En un estudio reciente, Bargh y Shalev de la Universidad de Yale han demostrado que las personas que tienen una sensación de soledad (frialdad social) muestran un aumento de la tendencia a tomar baños calientes o duchas. En un segundo estudio del mismo grupo, comprobaron que disminuyendo la temperatura de la habitación, se incrementaba el sentimiento de soledad. En un tercer estudio, la necesidad de sentir pertenencia a un grupo y la regulación de las emociones, activada por el recuerdo de una experiencia de rechazo en el pasado, se eliminaba pasando por una experiencia de calor físico. Y finalmente, en un cuarto estudio, los dos autores norteamericanos demostraron que las personas no somos conscientes de la relación entre calidad o frialdad física y psíquica porque no establecemos ninguna asociación entre alguien que se baña mucho con alguien que se siente solo (en todo caso pensaremos que es una persona limpia). Esto indica que el calor físico y social se mezclan en nuestra vida diaria y que esos efectos de sustitución, un baño caliente por un poco de cariño, suponen un mecanismo autoregulatorio inconsciente. El baño caliente nos calma y nos hace sentirnos mejor.

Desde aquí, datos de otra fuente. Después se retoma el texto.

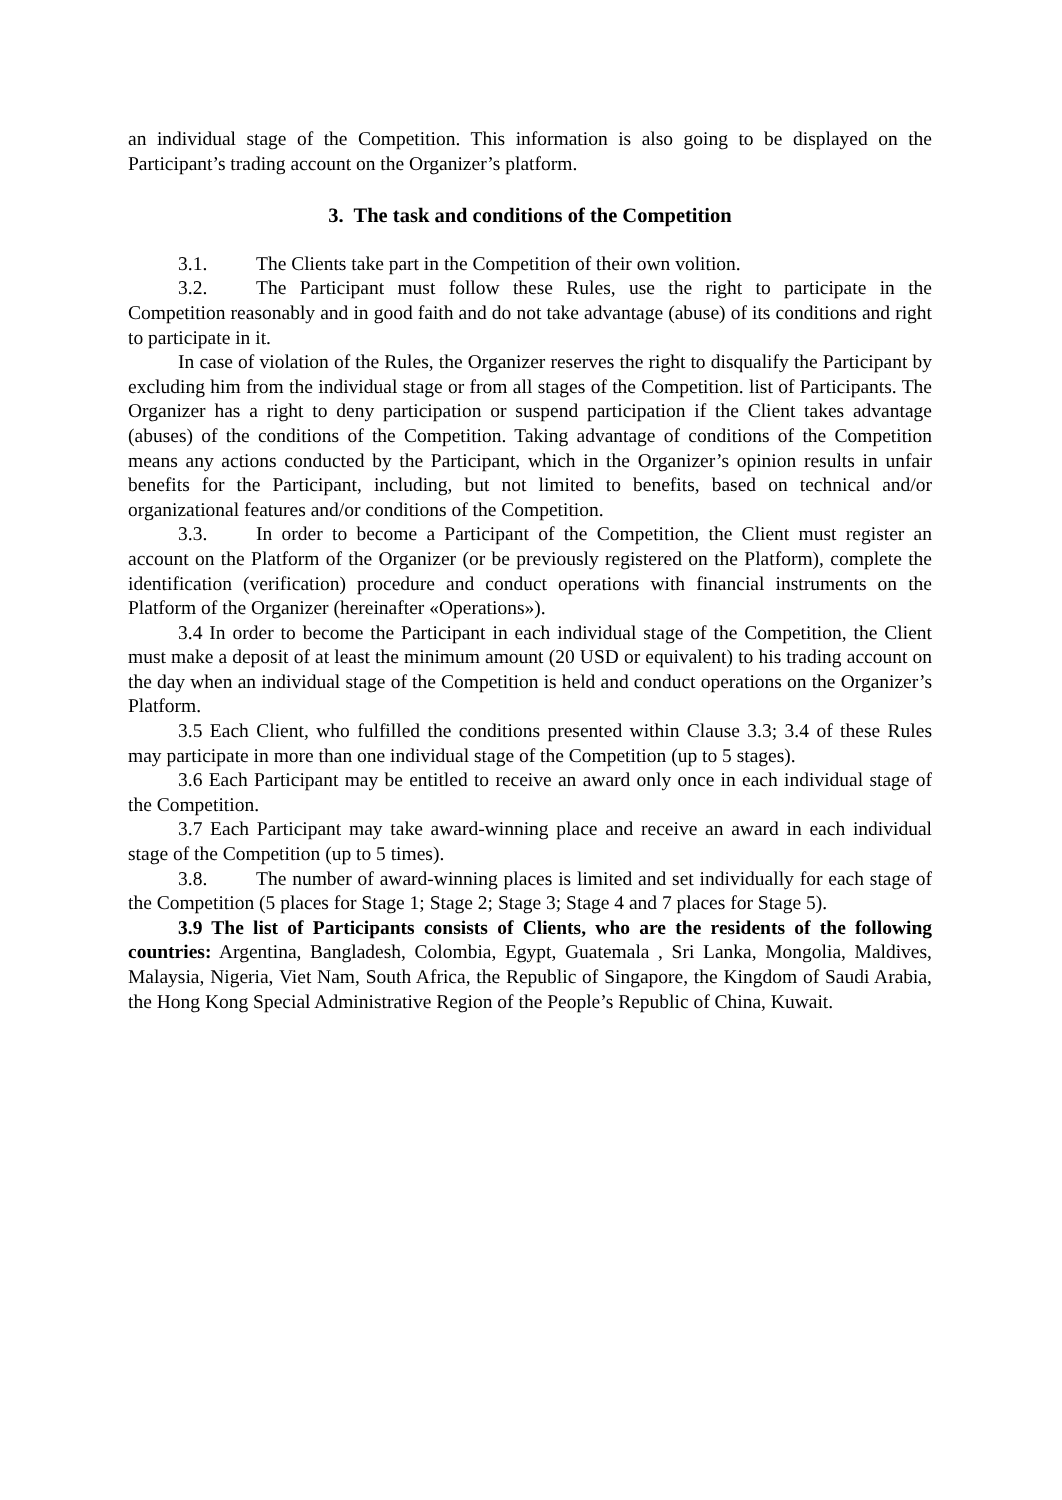an individual stage of the Competition. This information is also going to be displayed on the Participant’s trading account on the Organizer’s platform.
3. The task and conditions of the Competition
3.1. The Clients take part in the Competition of their own volition.
3.2. The Participant must follow these Rules, use the right to participate in the Competition reasonably and in good faith and do not take advantage (abuse) of its conditions and right to participate in it.
In case of violation of the Rules, the Organizer reserves the right to disqualify the Participant by excluding him from the individual stage or from all stages of the Competition. list of Participants. The Organizer has a right to deny participation or suspend participation if the Client takes advantage (abuses) of the conditions of the Competition. Taking advantage of conditions of the Competition means any actions conducted by the Participant, which in the Organizer’s opinion results in unfair benefits for the Participant, including, but not limited to benefits, based on technical and/or organizational features and/or conditions of the Competition.
3.3. In order to become a Participant of the Competition, the Client must register an account on the Platform of the Organizer (or be previously registered on the Platform), complete the identification (verification) procedure and conduct operations with financial instruments on the Platform of the Organizer (hereinafter «Operations»).
3.4 In order to become the Participant in each individual stage of the Competition, the Client must make a deposit of at least the minimum amount (20 USD or equivalent) to his trading account on the day when an individual stage of the Competition is held and conduct operations on the Organizer’s Platform.
3.5 Each Client, who fulfilled the conditions presented within Clause 3.3; 3.4 of these Rules may participate in more than one individual stage of the Competition (up to 5 stages).
3.6 Each Participant may be entitled to receive an award only once in each individual stage of the Competition.
3.7 Each Participant may take award-winning place and receive an award in each individual stage of the Competition (up to 5 times).
3.8. The number of award-winning places is limited and set individually for each stage of the Competition (5 places for Stage 1; Stage 2; Stage 3; Stage 4 and 7 places for Stage 5).
3.9 The list of Participants consists of Clients, who are the residents of the following countries: Argentina, Bangladesh, Colombia, Egypt, Guatemala , Sri Lanka, Mongolia, Maldives, Malaysia, Nigeria, Viet Nam, South Africa, the Republic of Singapore, the Kingdom of Saudi Arabia, the Hong Kong Special Administrative Region of the People’s Republic of China, Kuwait.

Está claro que bañarse o ducharse con alguien todavía puede ser más efectivo como herramienta contra la soledad.
La razón para esta conexión entre calor físico y calor psicológico, parece estar, como siempre, en nuestro cerebro. La corteza insular está implicada en el procesamiento tanto de la temperatura ambiente como de la sensación psicosocial sobre la calidez o frialdad de un encuentro, incluyendo sentimientos de confianza, empatía y emociones sociales como la vergüenza o la culpa. Estudios con resonancia magnética funcional han comprobado que una parte de esa corteza insular, la ínsula anterior izquierda, se activa por cambios en la temperatura y también por sentimientos de traición o confianza entre personas que participan en un juego.
Como en otros temas de los que hemos tratado, la Poesía, la Literatura, el Arte, llegan a menudo antes que la Ciencia a muchos descubrimientos. En la Divina Comedia, Dante encuentra en el Infierno a distintos grupos de pecadores, entre ellos a los que han cometido el pecado de traicionar a una persona que confiaba en ellos, a su país, a Dios. El castigo para este caso de frialdad social extrema es una frialdad física extrema: estos personajes aparecen congelados ante los ojos de Dante y Virgilio, y rodean a Satán, el paradigma de la traición.